• [Information given]:
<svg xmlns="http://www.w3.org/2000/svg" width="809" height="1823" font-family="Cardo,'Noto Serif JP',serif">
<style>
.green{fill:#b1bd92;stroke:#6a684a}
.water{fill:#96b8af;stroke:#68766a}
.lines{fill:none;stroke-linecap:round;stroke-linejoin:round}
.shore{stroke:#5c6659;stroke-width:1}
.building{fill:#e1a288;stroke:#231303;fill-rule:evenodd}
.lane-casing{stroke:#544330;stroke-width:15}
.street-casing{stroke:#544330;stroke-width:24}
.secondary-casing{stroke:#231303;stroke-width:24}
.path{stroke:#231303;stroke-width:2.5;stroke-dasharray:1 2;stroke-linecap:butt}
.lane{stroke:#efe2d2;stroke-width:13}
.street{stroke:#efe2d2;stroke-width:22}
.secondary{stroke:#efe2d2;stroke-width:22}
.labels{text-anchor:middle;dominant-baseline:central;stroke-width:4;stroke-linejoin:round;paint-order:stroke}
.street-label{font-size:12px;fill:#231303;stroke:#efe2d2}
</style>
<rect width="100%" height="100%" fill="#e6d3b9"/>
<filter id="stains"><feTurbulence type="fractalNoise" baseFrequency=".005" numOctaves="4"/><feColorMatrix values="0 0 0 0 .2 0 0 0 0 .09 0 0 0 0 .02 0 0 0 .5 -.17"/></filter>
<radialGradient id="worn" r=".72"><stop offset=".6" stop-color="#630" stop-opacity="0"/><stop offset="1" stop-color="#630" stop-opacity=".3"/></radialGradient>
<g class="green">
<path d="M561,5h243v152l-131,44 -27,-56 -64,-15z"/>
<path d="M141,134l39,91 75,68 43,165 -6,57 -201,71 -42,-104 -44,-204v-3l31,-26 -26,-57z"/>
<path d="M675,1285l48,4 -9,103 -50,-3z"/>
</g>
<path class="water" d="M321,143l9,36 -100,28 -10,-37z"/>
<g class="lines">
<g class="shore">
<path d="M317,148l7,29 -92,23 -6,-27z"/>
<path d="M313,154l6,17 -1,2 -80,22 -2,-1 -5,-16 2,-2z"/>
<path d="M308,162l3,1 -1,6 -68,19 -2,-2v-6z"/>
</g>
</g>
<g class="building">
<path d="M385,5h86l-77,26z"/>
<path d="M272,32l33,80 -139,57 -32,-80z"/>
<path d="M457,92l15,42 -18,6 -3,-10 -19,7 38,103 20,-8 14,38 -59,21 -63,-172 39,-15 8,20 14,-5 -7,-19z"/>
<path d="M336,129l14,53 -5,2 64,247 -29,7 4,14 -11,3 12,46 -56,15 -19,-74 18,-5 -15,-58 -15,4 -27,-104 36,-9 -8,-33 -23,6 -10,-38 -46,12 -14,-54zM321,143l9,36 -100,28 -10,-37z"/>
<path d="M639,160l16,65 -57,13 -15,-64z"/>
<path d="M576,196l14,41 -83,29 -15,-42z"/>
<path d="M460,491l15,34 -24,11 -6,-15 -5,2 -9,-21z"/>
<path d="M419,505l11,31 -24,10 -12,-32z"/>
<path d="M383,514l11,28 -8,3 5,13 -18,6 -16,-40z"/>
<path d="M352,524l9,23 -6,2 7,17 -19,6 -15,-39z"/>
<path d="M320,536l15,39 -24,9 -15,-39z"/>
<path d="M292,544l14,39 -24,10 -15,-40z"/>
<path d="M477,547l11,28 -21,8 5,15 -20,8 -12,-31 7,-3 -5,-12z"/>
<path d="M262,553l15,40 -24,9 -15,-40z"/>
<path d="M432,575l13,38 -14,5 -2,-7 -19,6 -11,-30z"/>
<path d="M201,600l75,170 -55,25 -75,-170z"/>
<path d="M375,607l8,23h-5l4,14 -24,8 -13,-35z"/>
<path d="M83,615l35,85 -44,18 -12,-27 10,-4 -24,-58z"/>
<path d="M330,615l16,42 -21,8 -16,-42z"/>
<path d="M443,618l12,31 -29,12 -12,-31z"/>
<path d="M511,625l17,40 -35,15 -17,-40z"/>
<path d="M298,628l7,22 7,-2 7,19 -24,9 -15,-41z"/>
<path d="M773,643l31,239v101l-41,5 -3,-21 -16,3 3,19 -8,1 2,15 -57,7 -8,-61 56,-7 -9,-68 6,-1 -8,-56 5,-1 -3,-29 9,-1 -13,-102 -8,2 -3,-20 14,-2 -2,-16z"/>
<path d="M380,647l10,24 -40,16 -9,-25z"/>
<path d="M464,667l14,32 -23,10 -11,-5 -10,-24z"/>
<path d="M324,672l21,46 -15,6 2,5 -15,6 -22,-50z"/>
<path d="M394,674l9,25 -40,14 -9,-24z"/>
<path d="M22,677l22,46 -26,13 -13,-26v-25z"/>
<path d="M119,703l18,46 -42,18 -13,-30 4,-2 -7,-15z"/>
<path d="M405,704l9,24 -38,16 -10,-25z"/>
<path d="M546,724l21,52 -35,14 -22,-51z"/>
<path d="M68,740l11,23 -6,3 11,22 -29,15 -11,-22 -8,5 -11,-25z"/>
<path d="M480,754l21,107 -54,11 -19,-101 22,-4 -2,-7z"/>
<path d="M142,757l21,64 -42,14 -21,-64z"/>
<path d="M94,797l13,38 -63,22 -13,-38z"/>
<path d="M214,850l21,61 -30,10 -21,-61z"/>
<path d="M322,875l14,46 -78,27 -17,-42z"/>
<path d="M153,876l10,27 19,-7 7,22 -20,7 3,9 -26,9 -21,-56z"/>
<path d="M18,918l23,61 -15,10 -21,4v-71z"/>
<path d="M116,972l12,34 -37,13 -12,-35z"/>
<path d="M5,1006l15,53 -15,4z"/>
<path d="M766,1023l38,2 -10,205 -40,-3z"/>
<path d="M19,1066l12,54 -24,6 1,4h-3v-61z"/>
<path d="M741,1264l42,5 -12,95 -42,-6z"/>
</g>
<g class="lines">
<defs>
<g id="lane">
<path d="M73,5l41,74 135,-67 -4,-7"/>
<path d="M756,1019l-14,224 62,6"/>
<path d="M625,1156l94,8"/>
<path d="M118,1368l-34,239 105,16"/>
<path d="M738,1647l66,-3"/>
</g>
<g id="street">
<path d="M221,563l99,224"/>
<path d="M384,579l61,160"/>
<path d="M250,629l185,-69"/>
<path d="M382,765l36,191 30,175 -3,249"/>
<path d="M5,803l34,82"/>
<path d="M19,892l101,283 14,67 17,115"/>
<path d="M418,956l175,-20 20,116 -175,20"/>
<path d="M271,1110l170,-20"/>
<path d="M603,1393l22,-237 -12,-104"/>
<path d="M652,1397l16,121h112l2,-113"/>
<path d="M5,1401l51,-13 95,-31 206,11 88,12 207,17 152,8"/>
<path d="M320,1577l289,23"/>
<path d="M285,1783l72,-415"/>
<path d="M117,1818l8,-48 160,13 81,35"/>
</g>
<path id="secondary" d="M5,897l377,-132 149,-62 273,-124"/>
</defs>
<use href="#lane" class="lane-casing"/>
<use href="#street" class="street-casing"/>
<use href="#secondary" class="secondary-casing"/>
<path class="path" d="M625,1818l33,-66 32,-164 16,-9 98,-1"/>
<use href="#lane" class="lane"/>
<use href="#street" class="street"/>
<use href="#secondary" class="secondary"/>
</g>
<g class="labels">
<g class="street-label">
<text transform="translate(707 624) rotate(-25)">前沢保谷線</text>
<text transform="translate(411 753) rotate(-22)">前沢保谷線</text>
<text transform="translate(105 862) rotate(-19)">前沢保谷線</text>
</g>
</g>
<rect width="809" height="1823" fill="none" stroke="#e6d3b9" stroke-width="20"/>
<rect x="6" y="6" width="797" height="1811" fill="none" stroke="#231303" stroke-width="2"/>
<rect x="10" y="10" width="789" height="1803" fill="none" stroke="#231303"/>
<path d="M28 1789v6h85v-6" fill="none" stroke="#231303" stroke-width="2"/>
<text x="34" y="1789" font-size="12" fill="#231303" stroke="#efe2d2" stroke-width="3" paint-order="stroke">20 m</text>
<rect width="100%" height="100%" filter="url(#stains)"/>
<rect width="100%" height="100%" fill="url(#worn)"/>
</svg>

• [Work instruction]: In the records above, find every line containing the word "round" and show it.

• [Solution]:
.lines{fill:none;stroke-linecap:round;stroke-linejoin:round}
.labels{text-anchor:middle;dominant-baseline:central;stroke-width:4;stroke-linejoin:round;paint-order:stroke}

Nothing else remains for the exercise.